● **EXCERPT TO READ**:
((
The Ministry of Health stepped in on Nov 27, calling on health authorities nationwide to increase supervision of the medical cosmetology industry. It also instructed the Hubei health department to investigate Wang's death and "to make the results of the investigation public as soon as possible".

As the wealthy and middle-class segments of the Chinese population expand - and as celebrity culture takes an even firmer hold - people are becoming more conscious of their looks and are willing to go to great lengths to enhance them. The example of seniors is illustrative.

"Nowadays, people are living longer and better. But the effects of aging on their appearance affect their mood and confidence in having an active and healthy lifestyle," said Ye Xinhai, a doctor with the plastic surgery department of the Shanghai No 10 People's Hospital, which reported a 20 percent increase in older patients in the past two years. "Many older women want to look as young and as beautiful as those high-profile older actresses in TV dramas or South Korean soap operas and are happy to spend money on their appearance."

Young people, on the other hand, see cosmetic surgery as the key to wealth and love. "They want to improve their appearance to find better opportunities at work and in marriage," said Ding Xiaobang, a plastic surgeon with the Peking Union Medical College Hospital.

"We're living in a highly competitive society. People regard appearance as a weapon and a means of empowerment Most of them tell me, 'I don't care how much I spend, just make me look beautiful'."

In the past decade, Ding said he has seen a growing number of patients, like Wang Bei, who are young and naturally good-looking. The surgeon attributes this trend to people becoming richer, the standards of beauty changing, competition and frustration. "Some are frustrated with life and use surgery as a way to try and recover," he said.

The US-based International Society of Aesthetic Plastic Surgery ranks China first in Asia in terms of the number of procedures performed in 2009. Worldwide, China is third, after Brazil, while the United States is first.

The organization said that the top five surgical procedures performed in China in 2009 were breast augmentation, liposuction, upper or lower eyelid lift, nose reshaping and "tummy tucks". It put the number of Chinese plastic surgeons at 4,250, the second highest in the world after the US.
))
● **DATA EXCERPT**:
((
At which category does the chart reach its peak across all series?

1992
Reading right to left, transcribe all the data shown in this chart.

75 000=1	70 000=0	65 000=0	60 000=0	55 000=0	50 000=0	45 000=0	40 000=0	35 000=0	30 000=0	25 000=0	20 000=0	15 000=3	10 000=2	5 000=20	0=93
))
● **TASK REQUIREMENTS**:
Copy the part of the cosmetic surgery article that begins with the words "In the past decade, Ding" and ends with "after the US.", switching "decade" to "ten years".

● **RESPONSE TO THE TASK**:
In the past ten years, Ding said he has seen a growing number of patients, like Wang Bei, who are young and naturally good-looking. The surgeon attributes this trend to people becoming richer, the standards of beauty changing, competition and frustration. "Some are frustrated with life and use surgery as a way to try and recover," he said.

The US-based International Society of Aesthetic Plastic Surgery ranks China first in Asia in terms of the number of procedures performed in 2009. Worldwide, China is third, after Brazil, while the United States is first.

The organization said that the top five surgical procedures performed in China in 2009 were breast augmentation, liposuction, upper or lower eyelid lift, nose reshaping and "tummy tucks". It put the number of Chinese plastic surgeons at 4,250, the second highest in the world after the US.